■ Task directions: Lines of the listing below that contain the string "Суграли" are to be returned.

─── Information supplied

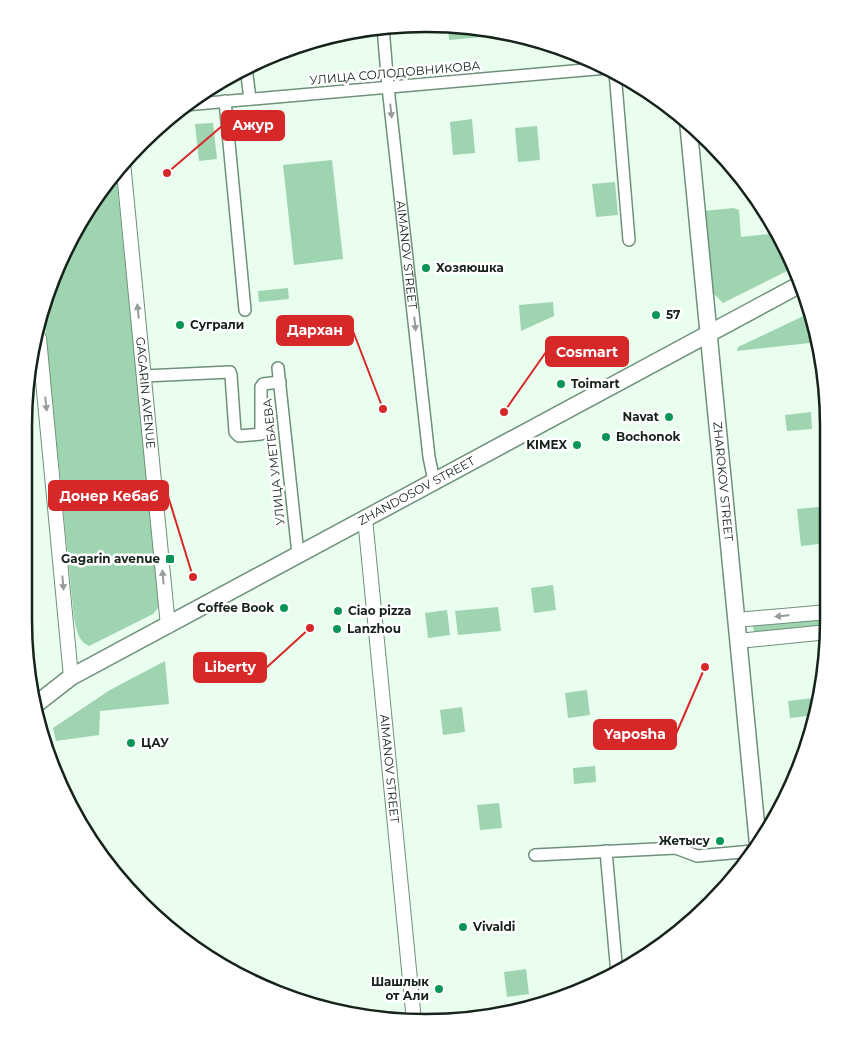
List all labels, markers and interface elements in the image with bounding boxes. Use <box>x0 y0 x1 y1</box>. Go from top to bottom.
street label: УЛИЦА СОЛОДОВНИКОВА <box>309 58 481 87</box>
one-way arrow <box>387 103 395 119</box>
callout: Ажур <box>222 111 284 140</box>
text: Ажур <box>232 116 274 134</box>
street label: AIMANOV STREET <box>394 200 421 310</box>
place label: Хозяюшка <box>436 260 504 275</box>
marker: Хозяюшка <box>420 262 432 274</box>
one-way arrow <box>134 303 142 319</box>
place label: 57 <box>666 307 681 322</box>
marker: 57 <box>650 309 662 321</box>
callout: Дархан <box>277 316 353 345</box>
place label: Суграли <box>190 317 244 332</box>
one-way arrow <box>411 317 419 333</box>
marker: Суграли <box>174 319 186 331</box>
text: Дархан <box>287 321 343 339</box>
street label: GAGARIN AVENUE <box>133 336 159 450</box>
callout: Cosmart <box>546 337 628 366</box>
text: Cosmart <box>556 343 618 361</box>
place label: Toimart <box>571 376 621 391</box>
marker: Toimart <box>555 378 567 390</box>
one-way arrow <box>42 396 50 412</box>
street label: УЛИЦА УМЕТБАЕВА <box>259 398 288 526</box>
place label: Navat <box>622 409 660 424</box>
marker: Navat <box>663 411 675 423</box>
street label: ZHAROKOV STREET <box>710 421 737 542</box>
place label: Bochonok <box>616 429 680 444</box>
marker: Bochonok <box>600 431 612 443</box>
place label: KIMEX <box>526 437 567 452</box>
marker: KIMEX <box>571 439 583 451</box>
street label: ZHANDOSOV STREET <box>355 453 477 528</box>
callout: Донер Кебаб <box>49 481 168 510</box>
text: Донер Кебаб <box>59 487 159 505</box>
place label: Gagarin avenue <box>61 551 160 566</box>
marker: Gagarin avenue <box>164 553 176 565</box>
one-way arrow <box>159 569 167 585</box>
one-way arrow <box>59 575 67 591</box>
place label: Coffee Book <box>197 600 274 615</box>
marker: Coffee Book <box>278 602 290 614</box>
place label: Ciao pizza <box>348 603 411 618</box>
marker: Ciao pizza <box>332 605 344 617</box>
one-way arrow <box>774 612 790 620</box>
place label: Lanzhou <box>347 621 401 636</box>
marker: Lanzhou <box>331 623 343 635</box>
callout: Liberty <box>194 653 266 682</box>
text: Liberty <box>204 658 256 676</box>
street label: AIMANOV STREET <box>377 714 403 824</box>
callout: Yaposha <box>594 720 676 749</box>
text: Yaposha <box>603 725 666 743</box>
place label: ЦАУ <box>141 735 169 750</box>
marker: ЦАУ <box>125 737 137 749</box>
place label: Жетысу <box>659 833 711 848</box>
marker: Жетысу <box>714 835 726 847</box>
place label: Vivaldi <box>472 919 515 934</box>
marker: Vivaldi <box>457 921 469 933</box>
place label: Шашлык от Али <box>371 974 429 1003</box>
marker: Шашлык от Али <box>433 983 445 995</box>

──────

■ Reply to the task:
place label: Суграли <box>190 317 244 332</box>
marker: Суграли <box>174 319 186 331</box>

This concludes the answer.